The answer must consist of every line from the data that holds the string "Борщ".
====== Supplied entries
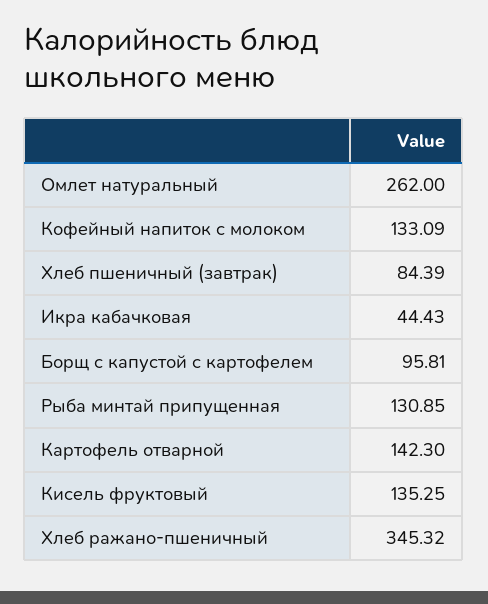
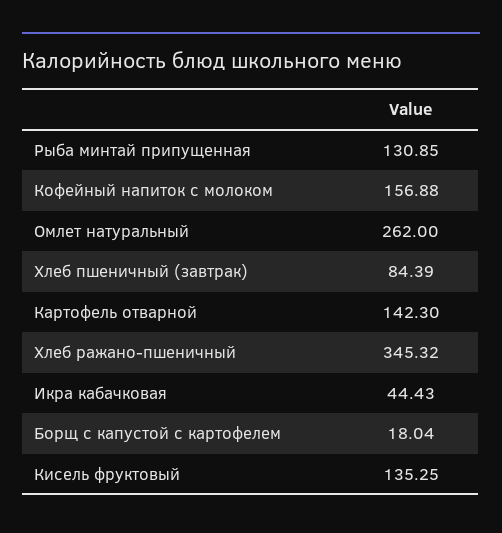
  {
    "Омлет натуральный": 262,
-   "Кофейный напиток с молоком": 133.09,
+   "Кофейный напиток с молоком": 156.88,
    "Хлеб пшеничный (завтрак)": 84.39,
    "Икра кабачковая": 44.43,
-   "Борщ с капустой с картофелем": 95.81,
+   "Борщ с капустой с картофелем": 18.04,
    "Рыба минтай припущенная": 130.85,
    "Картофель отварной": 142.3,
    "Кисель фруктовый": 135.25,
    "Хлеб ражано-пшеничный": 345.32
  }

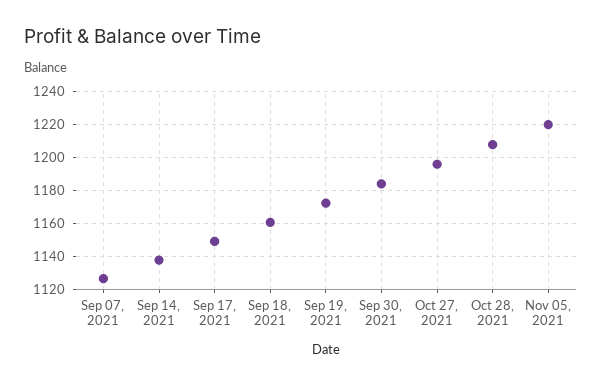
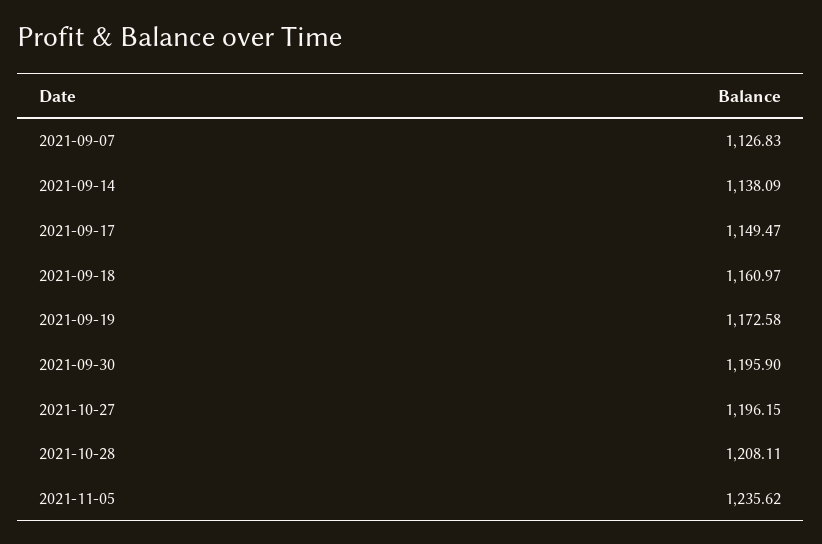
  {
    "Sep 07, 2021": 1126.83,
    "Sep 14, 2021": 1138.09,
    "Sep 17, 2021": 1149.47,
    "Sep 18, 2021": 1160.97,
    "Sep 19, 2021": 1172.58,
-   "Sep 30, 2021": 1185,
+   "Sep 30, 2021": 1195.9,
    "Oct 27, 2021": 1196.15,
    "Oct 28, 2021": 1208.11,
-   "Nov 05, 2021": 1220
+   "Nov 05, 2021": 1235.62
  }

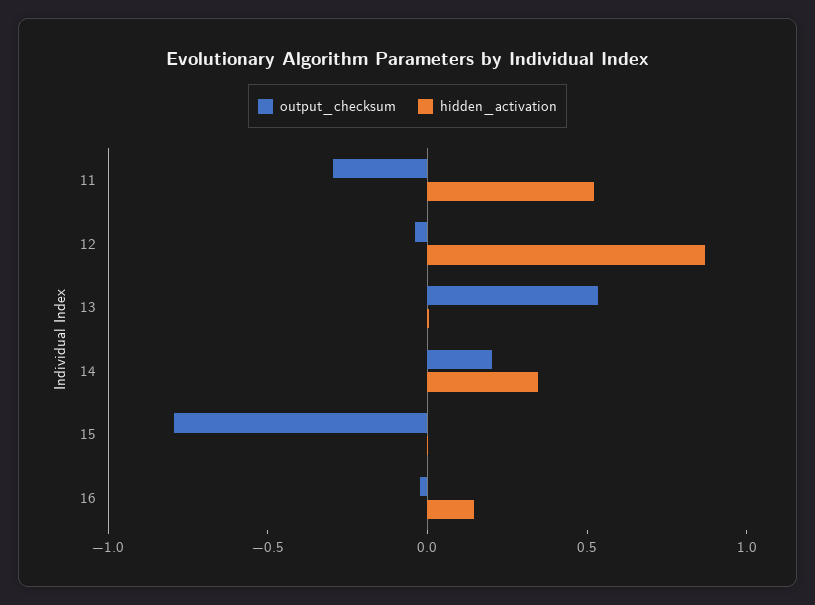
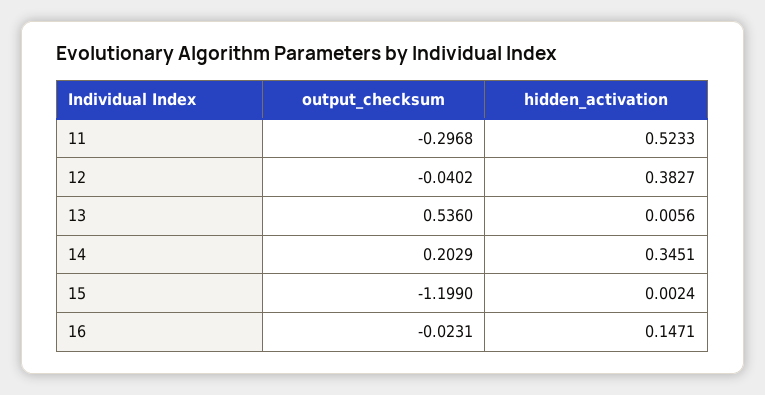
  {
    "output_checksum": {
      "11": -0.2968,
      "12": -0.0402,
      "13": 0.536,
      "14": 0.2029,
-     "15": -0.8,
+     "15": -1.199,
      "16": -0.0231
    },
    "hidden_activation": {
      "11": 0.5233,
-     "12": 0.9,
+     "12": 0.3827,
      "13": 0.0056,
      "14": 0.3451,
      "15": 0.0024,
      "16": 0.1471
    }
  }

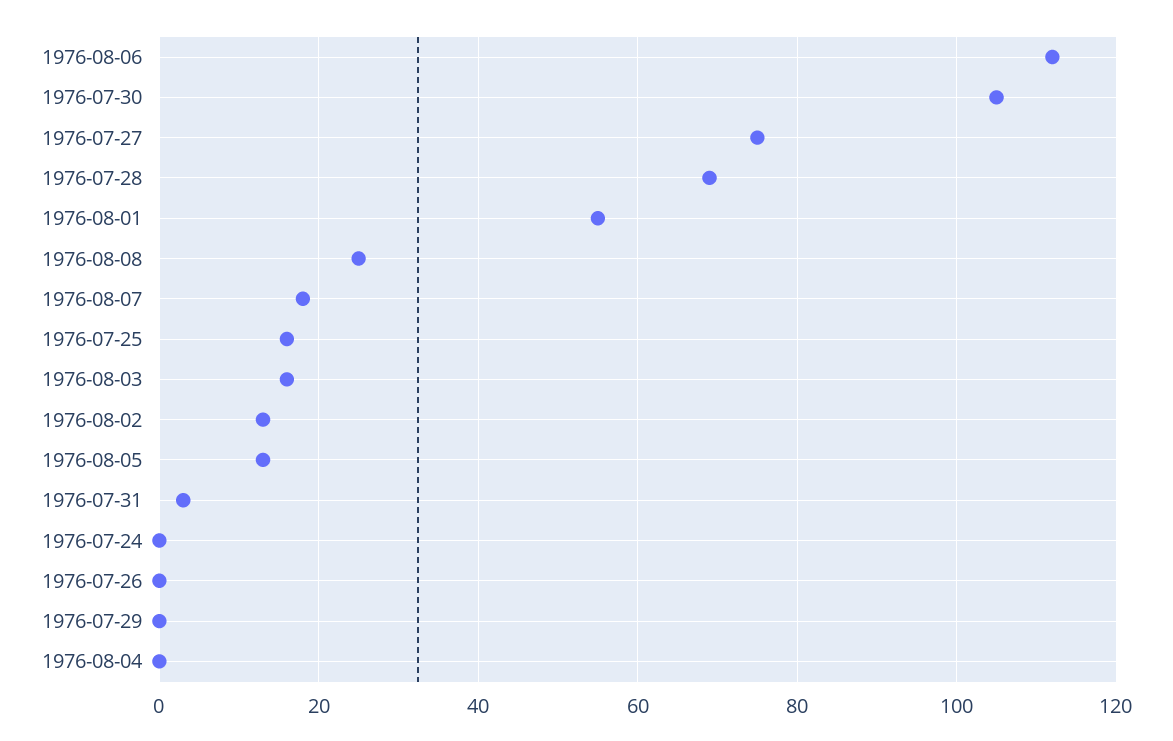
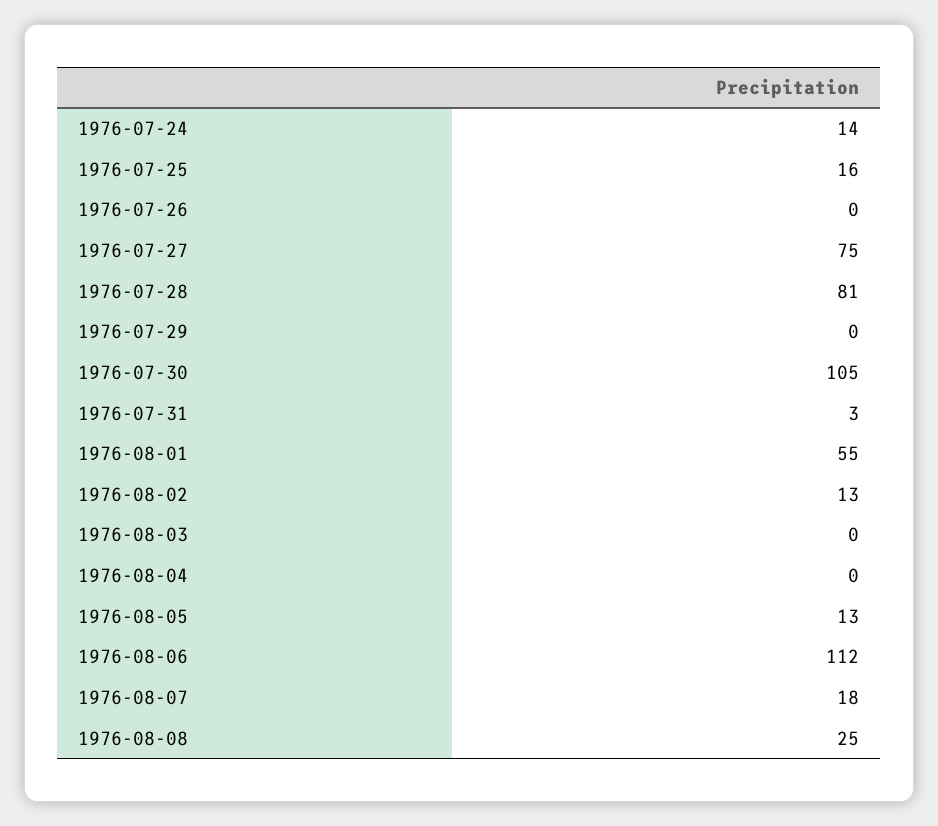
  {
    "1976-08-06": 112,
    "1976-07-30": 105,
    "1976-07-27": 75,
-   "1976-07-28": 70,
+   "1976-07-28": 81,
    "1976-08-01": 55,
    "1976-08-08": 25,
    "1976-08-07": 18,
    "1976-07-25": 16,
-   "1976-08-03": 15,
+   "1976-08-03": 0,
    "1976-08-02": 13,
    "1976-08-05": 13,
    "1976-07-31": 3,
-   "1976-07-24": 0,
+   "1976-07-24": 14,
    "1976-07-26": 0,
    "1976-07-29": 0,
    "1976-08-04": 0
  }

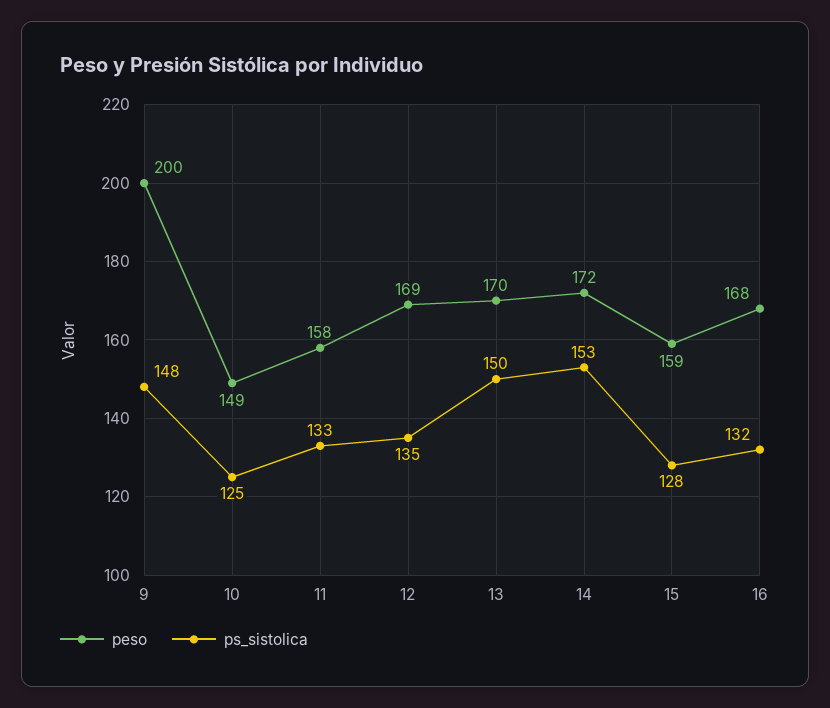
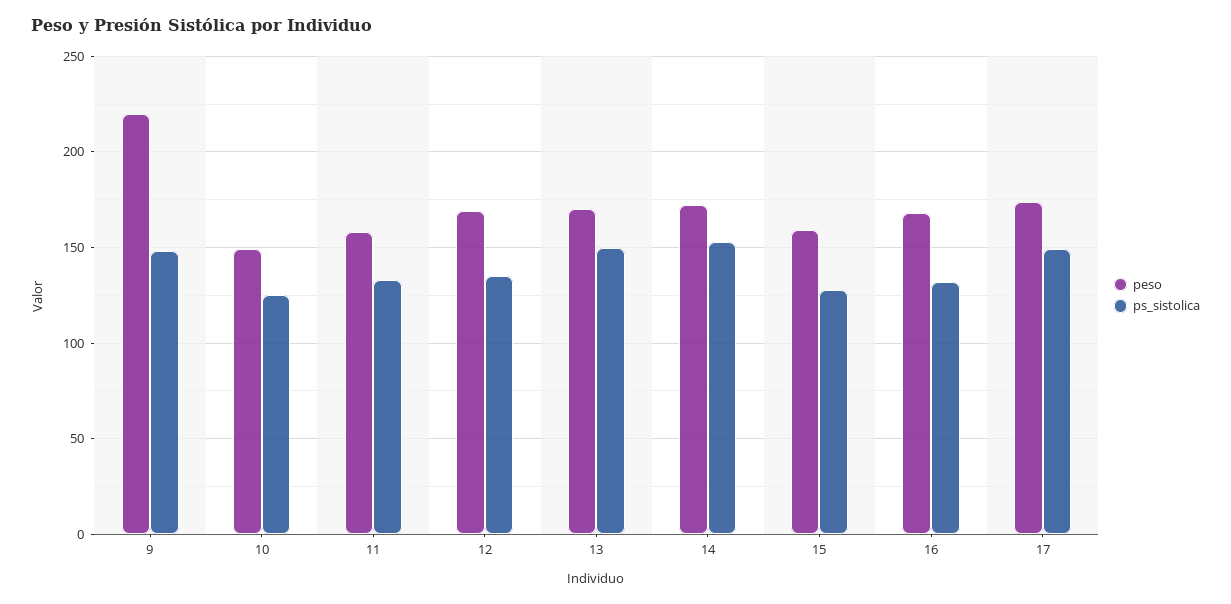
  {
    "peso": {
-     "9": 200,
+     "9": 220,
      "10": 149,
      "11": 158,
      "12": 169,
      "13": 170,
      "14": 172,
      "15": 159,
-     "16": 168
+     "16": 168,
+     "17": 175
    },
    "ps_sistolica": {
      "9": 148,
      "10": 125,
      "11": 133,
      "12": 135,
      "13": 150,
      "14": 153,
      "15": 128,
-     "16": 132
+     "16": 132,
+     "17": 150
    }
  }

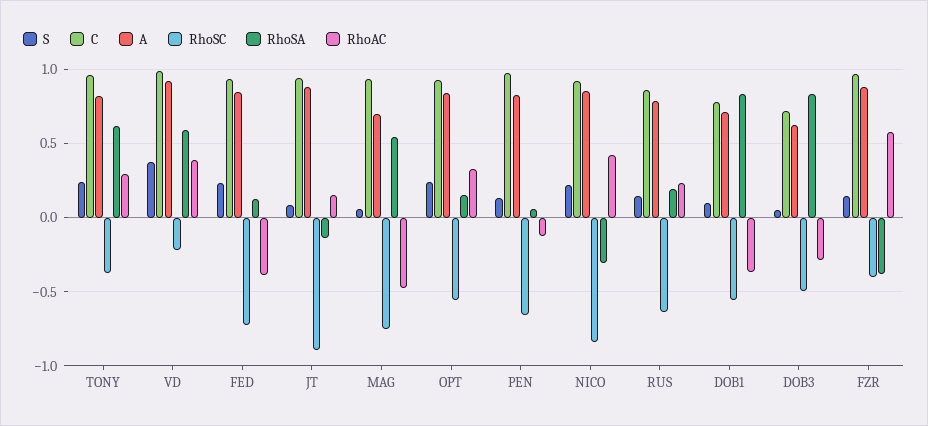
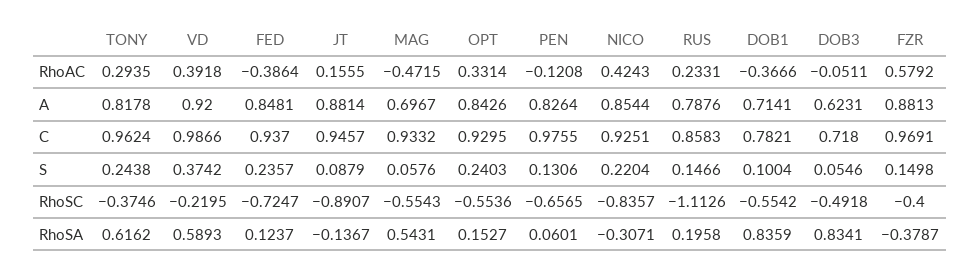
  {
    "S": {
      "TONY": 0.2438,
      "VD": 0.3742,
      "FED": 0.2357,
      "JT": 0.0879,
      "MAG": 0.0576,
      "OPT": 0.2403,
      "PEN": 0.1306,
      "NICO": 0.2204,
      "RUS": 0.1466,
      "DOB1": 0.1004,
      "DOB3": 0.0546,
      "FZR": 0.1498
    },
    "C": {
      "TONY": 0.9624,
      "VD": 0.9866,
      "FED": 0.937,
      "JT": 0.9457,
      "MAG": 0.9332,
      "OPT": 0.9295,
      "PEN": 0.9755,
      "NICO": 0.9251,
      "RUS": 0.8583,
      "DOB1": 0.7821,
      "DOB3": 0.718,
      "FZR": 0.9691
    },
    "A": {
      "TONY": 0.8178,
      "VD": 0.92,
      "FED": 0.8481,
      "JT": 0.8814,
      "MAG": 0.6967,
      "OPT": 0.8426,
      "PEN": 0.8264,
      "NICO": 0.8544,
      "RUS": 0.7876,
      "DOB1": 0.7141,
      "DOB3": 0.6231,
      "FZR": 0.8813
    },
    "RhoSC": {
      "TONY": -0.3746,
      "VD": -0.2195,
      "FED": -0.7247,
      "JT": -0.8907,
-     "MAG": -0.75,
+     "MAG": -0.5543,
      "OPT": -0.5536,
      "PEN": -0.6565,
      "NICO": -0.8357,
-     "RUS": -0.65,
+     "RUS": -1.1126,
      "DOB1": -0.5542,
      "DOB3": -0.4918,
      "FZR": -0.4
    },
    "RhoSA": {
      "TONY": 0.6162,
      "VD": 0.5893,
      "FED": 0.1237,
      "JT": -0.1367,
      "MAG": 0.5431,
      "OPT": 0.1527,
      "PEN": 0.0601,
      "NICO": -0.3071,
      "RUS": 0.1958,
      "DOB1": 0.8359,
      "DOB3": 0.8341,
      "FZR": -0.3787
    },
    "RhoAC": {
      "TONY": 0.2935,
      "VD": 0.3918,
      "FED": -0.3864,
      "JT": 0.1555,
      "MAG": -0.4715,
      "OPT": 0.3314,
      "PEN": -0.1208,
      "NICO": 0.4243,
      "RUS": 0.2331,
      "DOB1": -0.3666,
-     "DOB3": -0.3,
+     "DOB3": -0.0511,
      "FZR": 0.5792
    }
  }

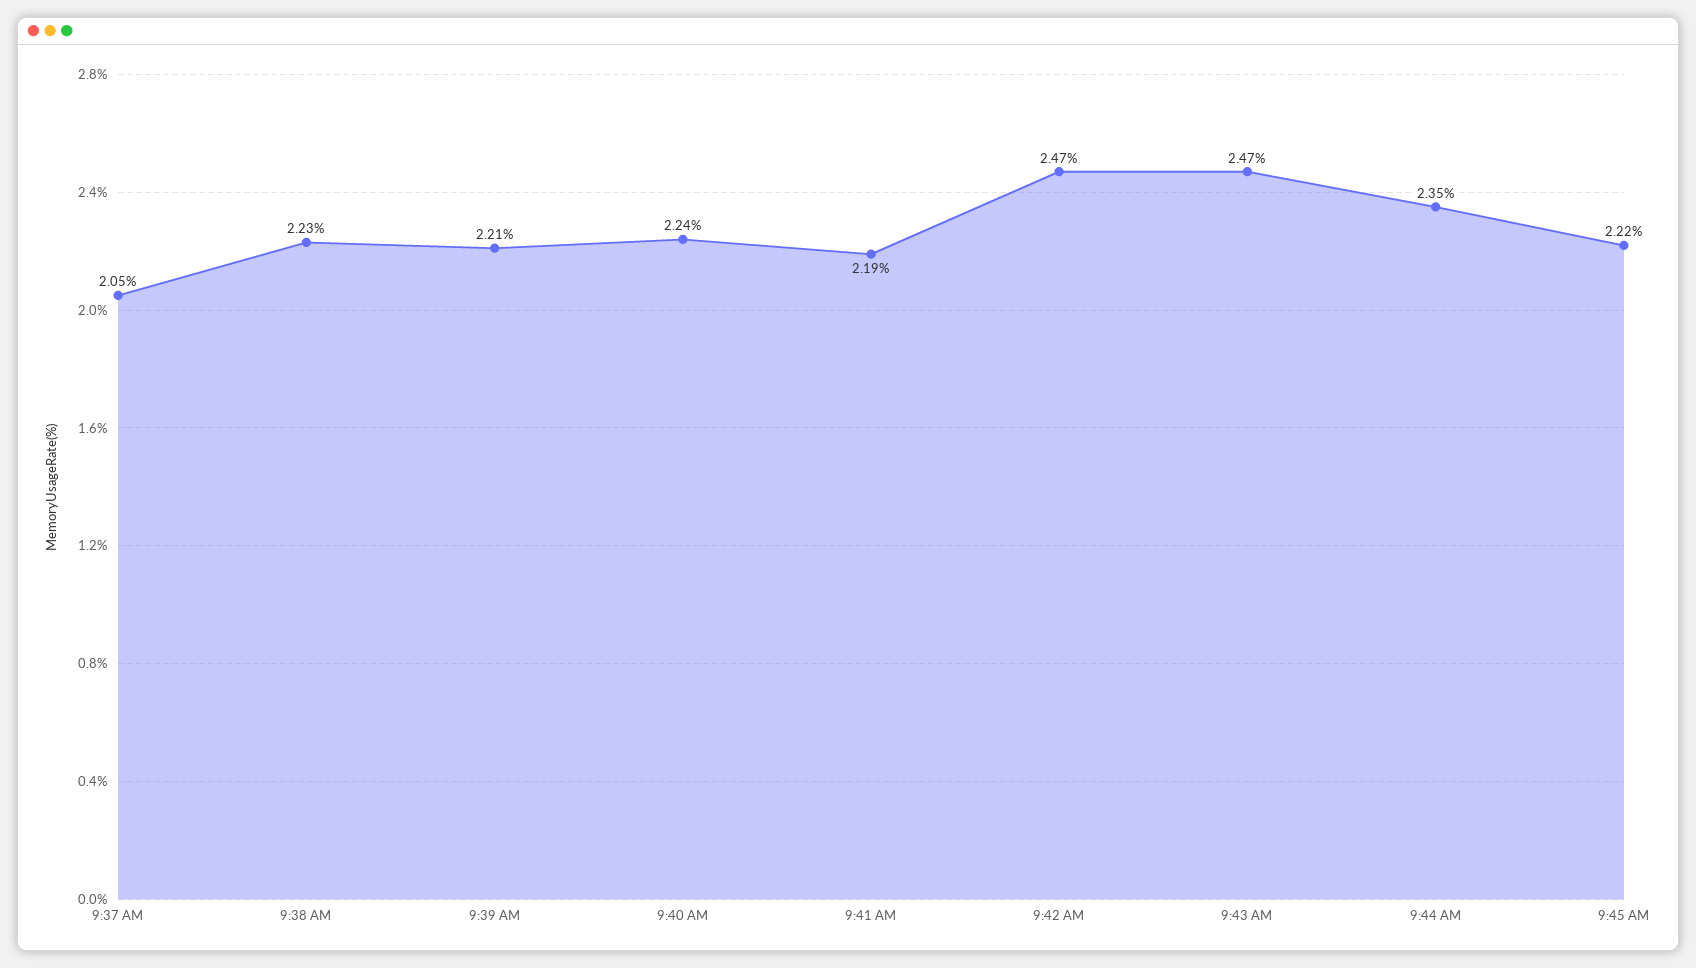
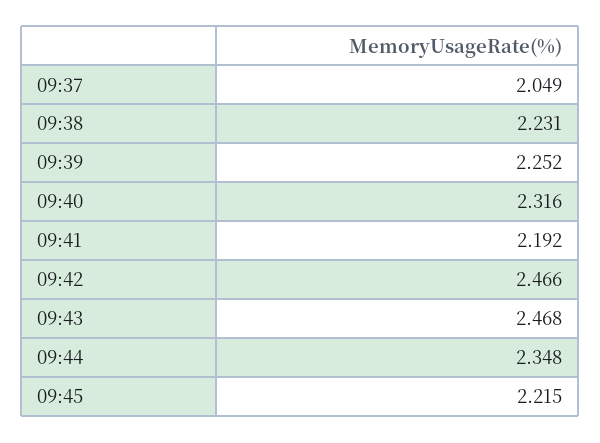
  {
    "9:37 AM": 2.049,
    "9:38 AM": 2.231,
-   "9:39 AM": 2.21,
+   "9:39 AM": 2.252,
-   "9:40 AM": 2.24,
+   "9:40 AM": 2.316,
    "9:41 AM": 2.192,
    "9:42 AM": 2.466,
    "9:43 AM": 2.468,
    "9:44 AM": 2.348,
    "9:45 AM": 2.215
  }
============
Exercise output »
-   "Борщ с капустой с картофелем": 95.81,
+   "Борщ с капустой с картофелем": 18.04,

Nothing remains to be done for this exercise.